Data to use below:

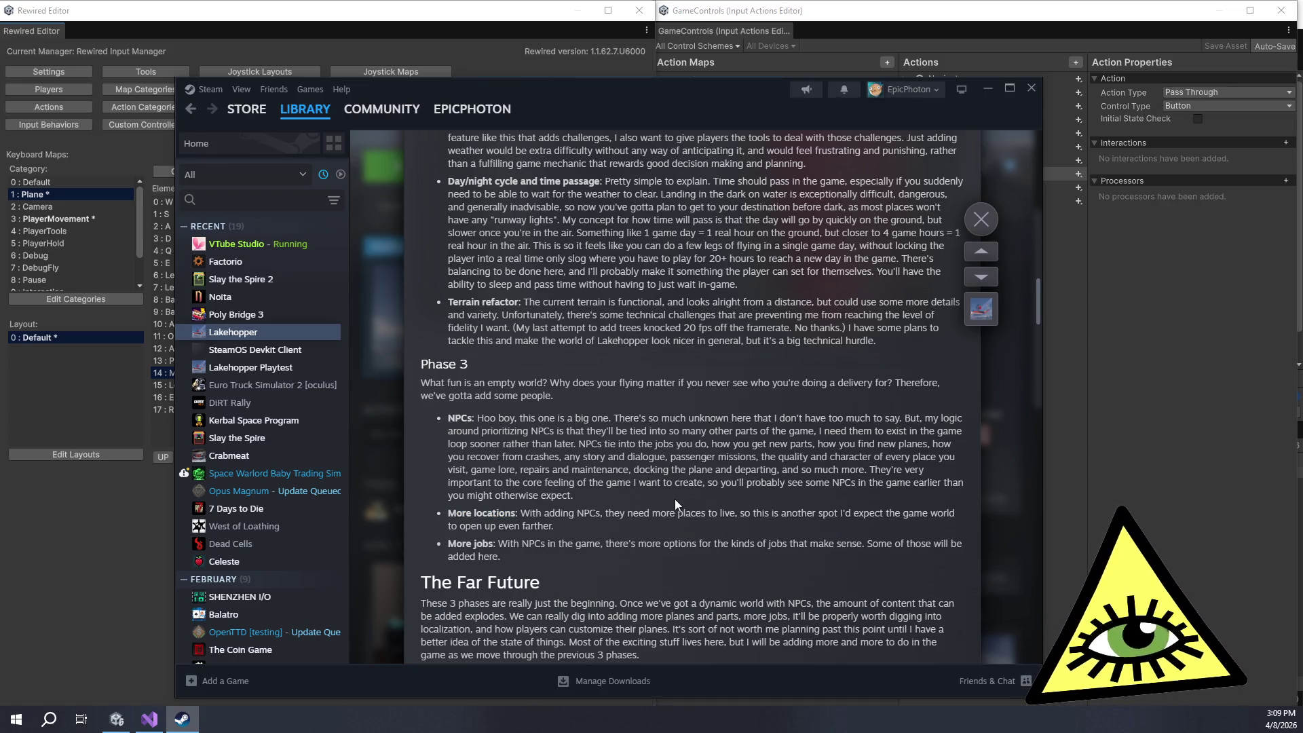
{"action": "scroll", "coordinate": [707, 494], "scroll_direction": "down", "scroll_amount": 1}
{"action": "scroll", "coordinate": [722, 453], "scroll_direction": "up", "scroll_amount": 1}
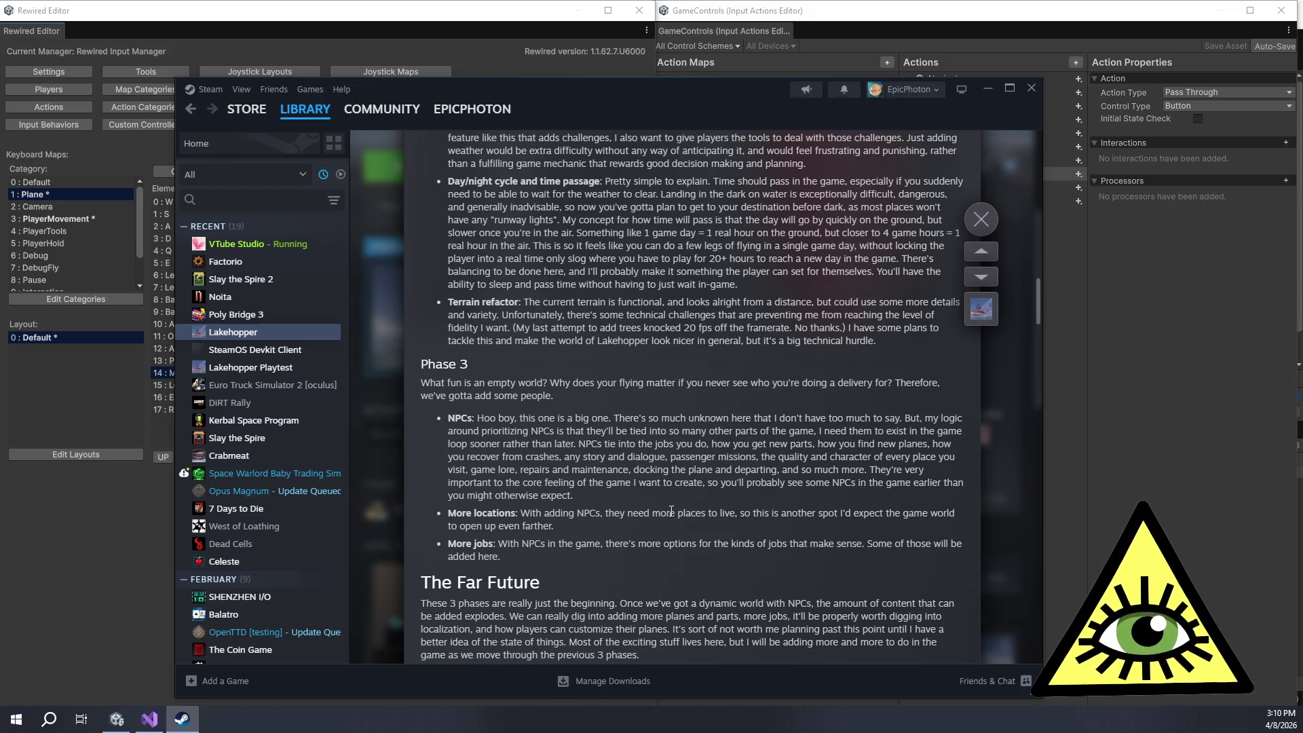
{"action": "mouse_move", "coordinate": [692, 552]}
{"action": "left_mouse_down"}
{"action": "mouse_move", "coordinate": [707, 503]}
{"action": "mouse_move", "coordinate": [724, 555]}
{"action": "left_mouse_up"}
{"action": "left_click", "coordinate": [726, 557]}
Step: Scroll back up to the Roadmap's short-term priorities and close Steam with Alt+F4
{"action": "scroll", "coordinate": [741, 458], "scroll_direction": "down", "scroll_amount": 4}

End of Data to use.
Data to use below:

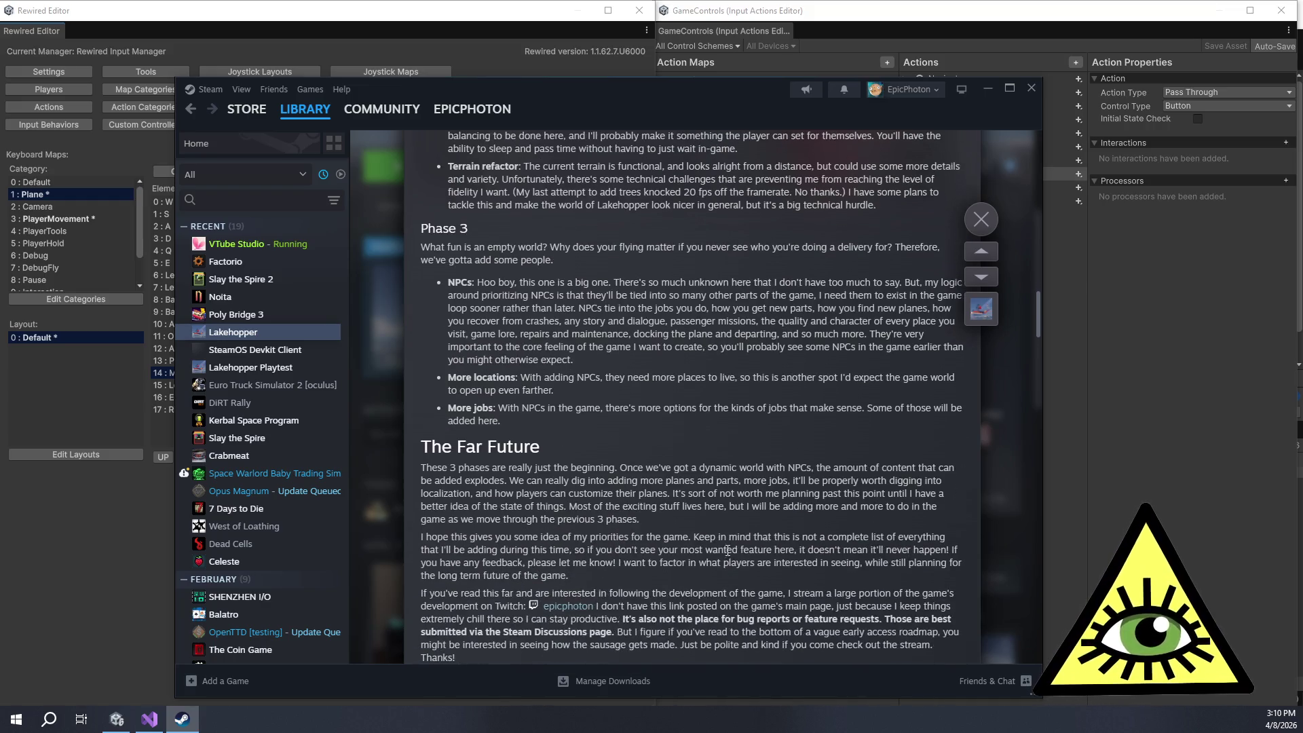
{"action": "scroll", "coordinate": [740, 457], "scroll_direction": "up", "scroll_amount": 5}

End of Data to use.

* What you need to do
Please filter the listing down to lines that include the word "coordinate".

* Task result
{"action": "scroll", "coordinate": [707, 494], "scroll_direction": "down", "scroll_amount": 1}
{"action": "scroll", "coordinate": [722, 453], "scroll_direction": "up", "scroll_amount": 1}
{"action": "mouse_move", "coordinate": [692, 552]}
{"action": "mouse_move", "coordinate": [707, 503]}
{"action": "mouse_move", "coordinate": [724, 555]}
{"action": "left_click", "coordinate": [726, 557]}
{"action": "scroll", "coordinate": [741, 458], "scroll_direction": "down", "scroll_amount": 4}
{"action": "scroll", "coordinate": [740, 457], "scroll_direction": "up", "scroll_amount": 5}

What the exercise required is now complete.